The second line of code oversees the initialization of the model and stores it in a variable. Lastly, the model is fit to the input data.
In addition to this, the estimator also offers other complementary tasks, as follows:
- Feature extraction, which involves transforming input data into numerical features that can be used for machine learning purposes
- Feature selection, which selects the features in your data that most contribute to the prediction output of the model
- Dimensionality reduction, which takes higher-dimensional data and converts it into a lower dimension
Predictor
As explained previously, the predictor takes the model created by the estimator and extends it to perform predictions on unseen data. In general terms, for supervised models, it feeds the model a new set of data, usually called X_test
, to get a corresponding target or label based on the parameters learned during the training of the model.
Moreover, some unsupervised models can also benefit from the predictor.
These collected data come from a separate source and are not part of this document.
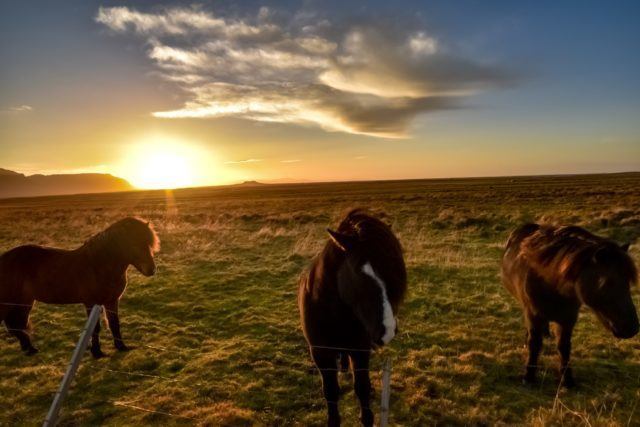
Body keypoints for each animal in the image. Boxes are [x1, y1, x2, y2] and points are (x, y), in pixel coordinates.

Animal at [0, 217, 159, 358]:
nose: (151, 270)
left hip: (24, 302)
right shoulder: (91, 303)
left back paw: (30, 349)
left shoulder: (112, 301)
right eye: (133, 244)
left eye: (149, 244)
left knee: (17, 325)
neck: (99, 265)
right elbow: (95, 328)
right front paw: (97, 353)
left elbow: (114, 323)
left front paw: (121, 347)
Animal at [298, 211, 404, 427]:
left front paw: (367, 418)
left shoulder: (360, 350)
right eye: (358, 272)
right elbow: (331, 391)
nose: (387, 330)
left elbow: (362, 388)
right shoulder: (321, 353)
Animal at [502, 224, 636, 388]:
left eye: (628, 281)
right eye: (607, 282)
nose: (632, 328)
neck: (549, 283)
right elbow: (534, 344)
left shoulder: (568, 318)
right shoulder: (533, 314)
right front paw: (529, 377)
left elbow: (564, 347)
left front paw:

While this method does not output a specific target value, it can be useful to assign a new instance to a cluster.
Following the preceding example, the implementation of the predictor can be seen as follows:
Y_pred = model.predict(X_test)
We apply the predict()
method to the previously trained model, and input the new data as an argument to the method.
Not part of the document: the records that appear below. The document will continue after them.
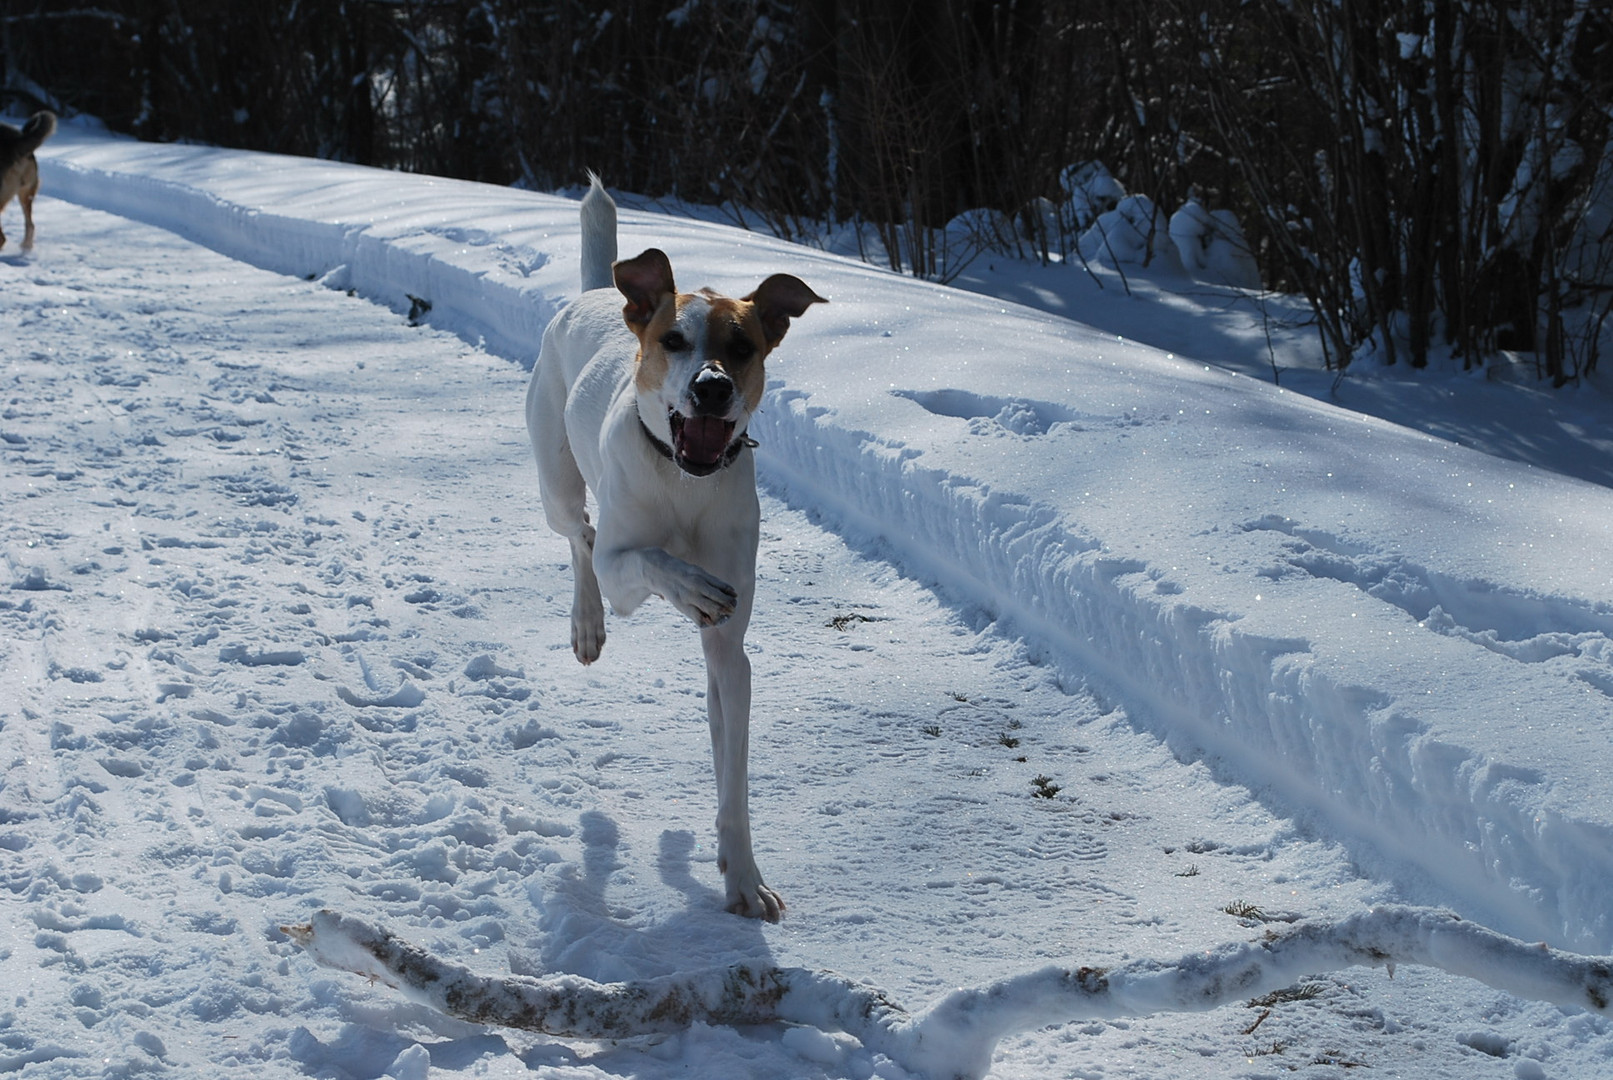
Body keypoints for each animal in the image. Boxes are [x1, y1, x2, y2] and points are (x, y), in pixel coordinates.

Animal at [529, 175, 825, 922]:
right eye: (675, 339)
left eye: (742, 346)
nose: (711, 386)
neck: (686, 483)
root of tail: (596, 294)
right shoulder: (629, 564)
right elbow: (641, 557)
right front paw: (687, 584)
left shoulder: (730, 654)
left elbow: (733, 779)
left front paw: (742, 877)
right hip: (554, 477)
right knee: (580, 537)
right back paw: (587, 623)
In addition to predicting, the predictor can also implement methods that are in charge of quantifying the confidence of the prediction, also called the performance of the model. These confidence functions vary from model to model, but their main objective is to determine how far the prediction is from reality. This is done by taking an X_test
with its corresponding Y_test
and comparing it to the predictions made with the same X_test
.
Transformer
As we saw previously, data is usually transformed before being fed to a model. Considering this, the API contains a transform()
method that allows you to perform some preprocessing techniques.
It can be used both as a starting point to transform the input data of the model (X_train
), as well as further along to modify data that will be fed to the model for predictions. This latter application is crucial to get accurate results, as it ensures that the new data follows the same distribution as the data used to train the model.
The following is an example of a transformer that normalizes the values of the training data:
from sklearn.preprocessing import StandardScaler scaler = StandardScaler() scaler.fit(X_train) X_train = scaler.transform(X_train)
As you can see, after importing and initializing the transformer, it needs to be fit to the data to then effectively transform it:
X_test = scaler.transform(X_test)
The advantage of the transformer is that once it has been applied to the training dataset, it stores the values used for transforming the training data; this can be used to transform the test dataset to the same distribution.
In conclusion, we discussed one of the main benefits of using scikit-learn, which is its API. This API follows a consistent structure that makes it easy for non-experts to apply machine learning algorithms.
To model an algorithm on scikit-learn, the first step is to initialize the model class and fit it to the input data using an estimator, which is usually done by calling the fit()
method of the class. Finally, once the model has been trained, it is possible to predict new values using the predictor by calling the predict()
method of the class.
Additionally, scikit-learn also has a transformer interface that allows you to transform data as needed. This is useful for performing preprocessing methods over the training data, which can then be also used to transform the testing data to follow the same distribution.